Dust reduces the cooling efficiency of heat sinks and blocks vents.
Heat is a big circuit killer.
Also frequent failure mode for chips is caused by thermal cycling the
plastic packaging and connectors on the chip. This causes micro-cracks
in the plastic that let oxygen leach into the actual circuits which
kills them.
More heat -> more thermal cycling.
Other thermally sensitive parts are the capacitors. These are
the little round cans that typically have a Y stamped on the top.
(If you see the top bulging out, the cap has failed or is about to fail.)
Keep these dust free.
Dust also combines with moisture to corrode connectors.
I just use a vacuum cleaner and paint brush to "carefully" extract the dust.
Fans, particularly on CPUs and graphics cards require special care.
Be careful not to "spin" the fan blades with vacuum air or brush -
and shorten life of bearings.
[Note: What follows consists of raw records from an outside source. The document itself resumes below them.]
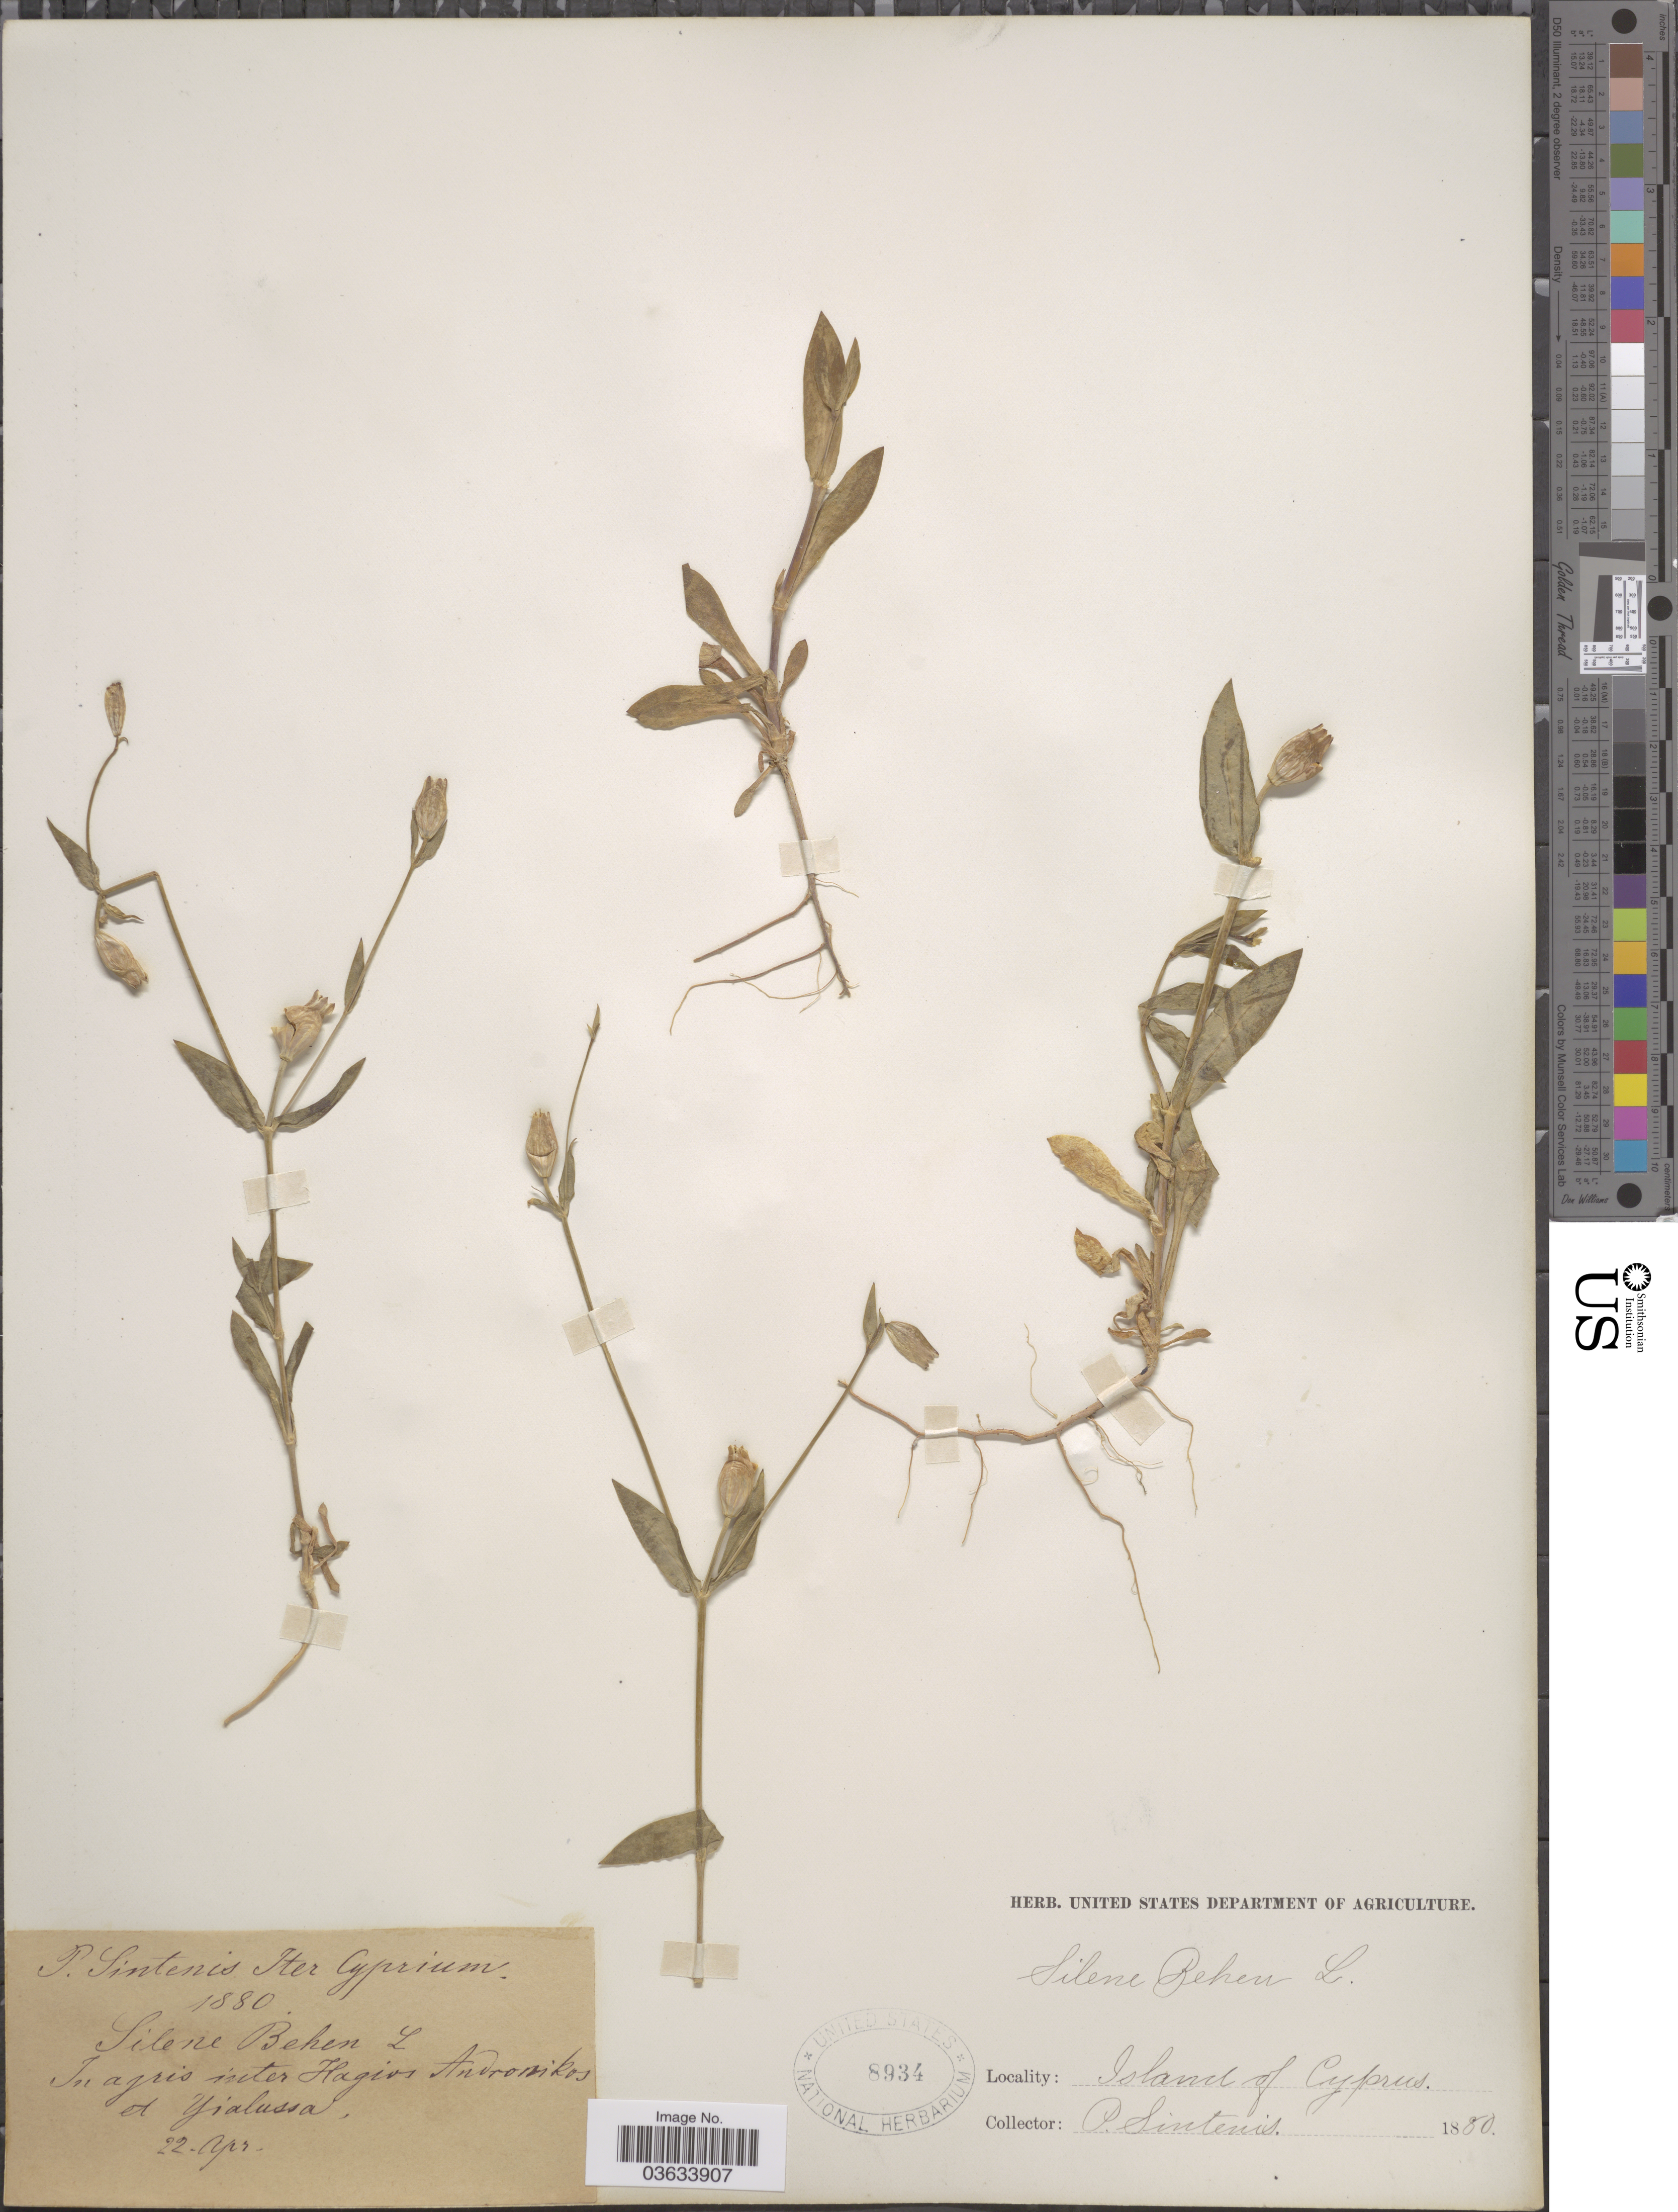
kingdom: Plantae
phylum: Tracheophyta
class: Magnoliopsida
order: Caryophyllales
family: Caryophyllaceae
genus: Silene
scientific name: Silene behen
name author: L.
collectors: P. Sintenis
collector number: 1880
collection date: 1880-04-22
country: Cyprus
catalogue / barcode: US 8934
Never the less, be sure that the heat sink
fins under fans are not blocked.
Don't forget the power supply.
If you don't want to unscrew the covers, just vacume the holes
that pull the air through.
I personally, don't recommend using compressed air (such as from a can)
because it makes a mess and just blows the dust around.
The vacuum gets the dust out of the connectors.
Skip Evans wrote:
> I've read several places that dust buildup in hardware can cut
> lifespan by retaining heat and thus forcing components into early
> retirement.
>
> So I like to periodically open up boxes and blast the dust out with
> air cans.
>
> Is this useful, practical and beneficial really? I'm heading to
> hardware store soon and figure I'd pick up a couple of cans. I have
> two 1U servers here that haven't been blown out in over a year and
> wonder if it's worth the time.
>
> What do big data centers do? Just keep really clean environments? My
> place is definitely dusty, as when whether permits here in now
> perma-frosted Madison I keep the windows open.